Related Work & Insights¶
- vs M2D-CLAP (Niizumi et al., 2025): M2D-CLAP is stronger in T2A but lacks in T2T and discrimination; OEA’s semantic understanding advantage comes from the LLM backbone.
- vs RobustCLAP (Selvakumar et al., 2024): RobustCLAP optimizes for paraphrase robustness but doesn't handle exclusionary queries; OEA handles negative semantics naturally through the LLM.
- vs NevIR/ExcluIR (Weller et al., 2023): These works found text retrieval models perform near random on negative queries; OEA proves LLM backbones can partially solve this issue.
Rating¶
- Novelty: ⭐⭐⭐⭐ Using multimodal LLMs as audio retrieval encoders is a fresh perspective; UIQ benchmark and discrimination metrics are significant contributions.

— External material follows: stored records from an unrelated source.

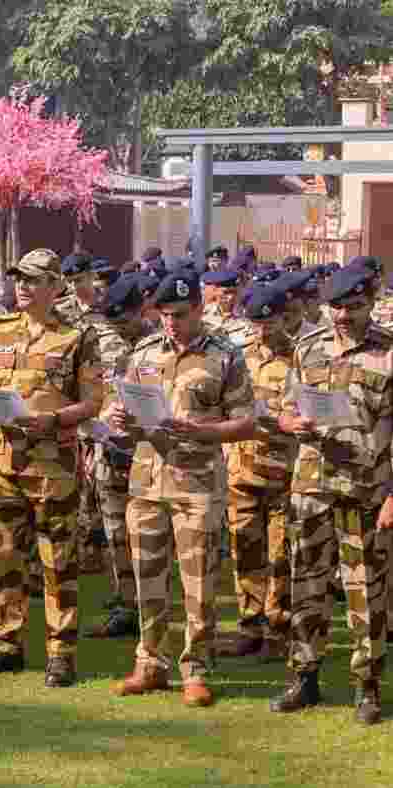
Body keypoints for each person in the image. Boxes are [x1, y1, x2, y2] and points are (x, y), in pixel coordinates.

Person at [107, 270, 255, 708]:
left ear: (199, 309)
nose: (171, 322)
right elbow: (127, 409)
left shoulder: (225, 355)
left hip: (197, 486)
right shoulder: (145, 352)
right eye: (165, 314)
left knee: (199, 583)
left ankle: (196, 669)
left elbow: (247, 421)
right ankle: (149, 662)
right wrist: (118, 418)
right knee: (147, 578)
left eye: (180, 314)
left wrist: (199, 430)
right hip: (147, 481)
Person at [0, 248, 103, 688]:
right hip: (4, 464)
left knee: (57, 562)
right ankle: (7, 643)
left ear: (56, 286)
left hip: (52, 467)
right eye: (18, 279)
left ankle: (60, 652)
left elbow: (92, 401)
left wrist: (55, 419)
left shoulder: (76, 336)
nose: (22, 287)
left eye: (32, 280)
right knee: (5, 557)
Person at [271, 265, 390, 725]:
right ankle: (304, 677)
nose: (342, 315)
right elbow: (285, 408)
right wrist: (290, 423)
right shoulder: (308, 348)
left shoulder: (388, 352)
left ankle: (368, 686)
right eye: (335, 307)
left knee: (366, 591)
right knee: (307, 586)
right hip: (311, 487)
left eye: (353, 306)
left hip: (365, 489)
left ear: (371, 302)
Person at [221, 284, 297, 663]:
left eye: (270, 322)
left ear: (285, 317)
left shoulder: (301, 358)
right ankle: (250, 626)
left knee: (281, 555)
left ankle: (278, 630)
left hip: (285, 474)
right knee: (245, 551)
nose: (263, 330)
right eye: (256, 323)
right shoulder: (238, 357)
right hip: (242, 471)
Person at [82, 275, 149, 640]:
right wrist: (90, 436)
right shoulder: (99, 342)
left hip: (151, 454)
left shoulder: (160, 344)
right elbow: (86, 393)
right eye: (113, 321)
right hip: (108, 451)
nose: (118, 328)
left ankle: (153, 607)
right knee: (116, 534)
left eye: (124, 320)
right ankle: (125, 605)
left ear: (141, 310)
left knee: (151, 537)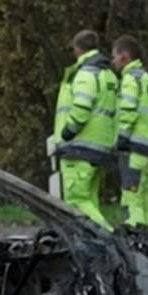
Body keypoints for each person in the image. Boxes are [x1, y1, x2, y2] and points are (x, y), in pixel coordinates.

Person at [51, 30, 118, 229]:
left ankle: (111, 240)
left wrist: (67, 132)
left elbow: (81, 107)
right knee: (90, 200)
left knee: (76, 200)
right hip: (99, 146)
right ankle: (97, 249)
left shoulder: (85, 74)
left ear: (77, 49)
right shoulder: (108, 75)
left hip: (79, 147)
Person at [112, 35, 148, 228]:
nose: (113, 61)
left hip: (133, 148)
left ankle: (136, 239)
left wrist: (122, 136)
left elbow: (128, 111)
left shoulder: (130, 79)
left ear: (125, 56)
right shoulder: (146, 79)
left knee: (132, 200)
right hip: (146, 147)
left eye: (115, 56)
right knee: (144, 200)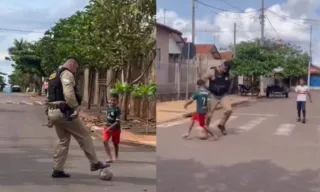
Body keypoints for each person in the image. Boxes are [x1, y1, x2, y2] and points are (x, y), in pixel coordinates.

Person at [47, 57, 109, 178]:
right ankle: (95, 163)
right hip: (65, 112)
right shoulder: (66, 73)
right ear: (72, 64)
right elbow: (68, 93)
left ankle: (57, 169)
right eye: (76, 68)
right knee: (84, 135)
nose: (76, 71)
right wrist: (75, 107)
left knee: (63, 141)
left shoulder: (53, 75)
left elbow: (49, 95)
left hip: (53, 111)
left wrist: (49, 116)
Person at [202, 61, 233, 135]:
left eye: (227, 69)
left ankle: (221, 125)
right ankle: (206, 130)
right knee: (209, 114)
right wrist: (205, 89)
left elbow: (231, 81)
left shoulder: (228, 74)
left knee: (229, 110)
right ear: (221, 65)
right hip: (213, 95)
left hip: (223, 95)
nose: (225, 71)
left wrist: (228, 90)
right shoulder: (212, 72)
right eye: (224, 69)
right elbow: (203, 80)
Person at [103, 93, 122, 163]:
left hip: (116, 129)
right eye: (111, 100)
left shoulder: (117, 110)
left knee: (115, 143)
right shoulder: (108, 107)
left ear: (117, 102)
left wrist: (109, 128)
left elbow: (117, 122)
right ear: (108, 100)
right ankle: (109, 157)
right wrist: (106, 126)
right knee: (105, 141)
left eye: (114, 101)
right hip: (107, 127)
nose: (112, 102)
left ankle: (116, 156)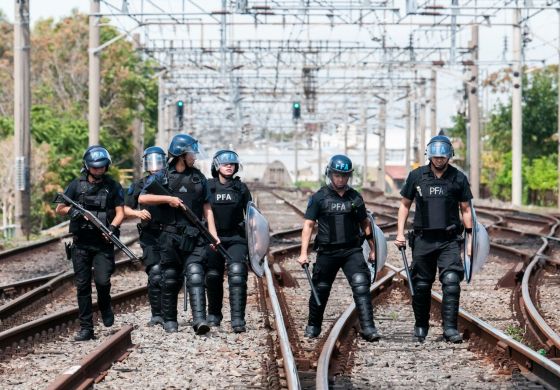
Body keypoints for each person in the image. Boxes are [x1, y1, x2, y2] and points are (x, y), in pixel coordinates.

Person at [395, 134, 473, 343]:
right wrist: (400, 233)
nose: (439, 160)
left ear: (449, 156)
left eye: (443, 157)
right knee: (421, 285)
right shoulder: (416, 176)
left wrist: (470, 241)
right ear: (430, 155)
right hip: (423, 239)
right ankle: (421, 325)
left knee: (451, 281)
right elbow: (405, 205)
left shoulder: (459, 178)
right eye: (436, 157)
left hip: (449, 239)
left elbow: (466, 209)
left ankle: (450, 329)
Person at [139, 134, 219, 335]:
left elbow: (207, 207)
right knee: (171, 277)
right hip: (169, 237)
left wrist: (213, 233)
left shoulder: (198, 177)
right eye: (191, 153)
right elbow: (143, 197)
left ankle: (200, 320)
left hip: (194, 236)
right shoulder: (161, 176)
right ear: (181, 155)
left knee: (195, 274)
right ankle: (170, 320)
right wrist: (168, 199)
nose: (195, 157)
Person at [298, 154, 380, 342]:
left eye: (344, 175)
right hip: (327, 252)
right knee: (321, 288)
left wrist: (373, 249)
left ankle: (368, 328)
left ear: (348, 176)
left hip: (352, 251)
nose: (340, 179)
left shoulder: (355, 198)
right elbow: (309, 225)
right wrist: (303, 253)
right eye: (337, 175)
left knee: (361, 284)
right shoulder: (318, 198)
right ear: (330, 174)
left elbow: (365, 223)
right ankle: (313, 326)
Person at [55, 145, 124, 341]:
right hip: (81, 244)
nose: (98, 170)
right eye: (94, 167)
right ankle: (86, 328)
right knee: (82, 286)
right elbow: (60, 207)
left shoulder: (113, 186)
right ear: (87, 166)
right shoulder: (76, 185)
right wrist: (72, 211)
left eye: (102, 167)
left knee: (103, 281)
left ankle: (105, 305)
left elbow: (120, 212)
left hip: (103, 243)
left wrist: (112, 228)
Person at [205, 150, 252, 333]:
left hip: (236, 238)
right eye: (225, 163)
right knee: (213, 276)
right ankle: (214, 314)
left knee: (238, 272)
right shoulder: (208, 187)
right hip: (213, 238)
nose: (229, 166)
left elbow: (252, 216)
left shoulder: (241, 188)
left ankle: (238, 319)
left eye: (232, 163)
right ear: (216, 166)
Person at [124, 146, 167, 327]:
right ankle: (157, 314)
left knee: (171, 275)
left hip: (172, 234)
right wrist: (137, 213)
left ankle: (169, 315)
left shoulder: (170, 181)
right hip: (150, 235)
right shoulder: (138, 185)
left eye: (158, 161)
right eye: (151, 161)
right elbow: (123, 209)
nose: (155, 165)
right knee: (155, 274)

- Experimental Thoroughness: ⭐⭐⭐⭐⭐ 3 datasets, 6 OEA variants, 4 CLAP baselines, 5 query types, and multi-dimensional analysis.
- Writing Quality: ⭐⭐⭐⭐ Clear conclusions, well-thought-out experimental design, and practical deployment suggestions.
- Value: ⭐⭐⭐⭐ Advances the audio retrieval evaluation paradigm; the UIQ benchmark can be widely adopted by the community.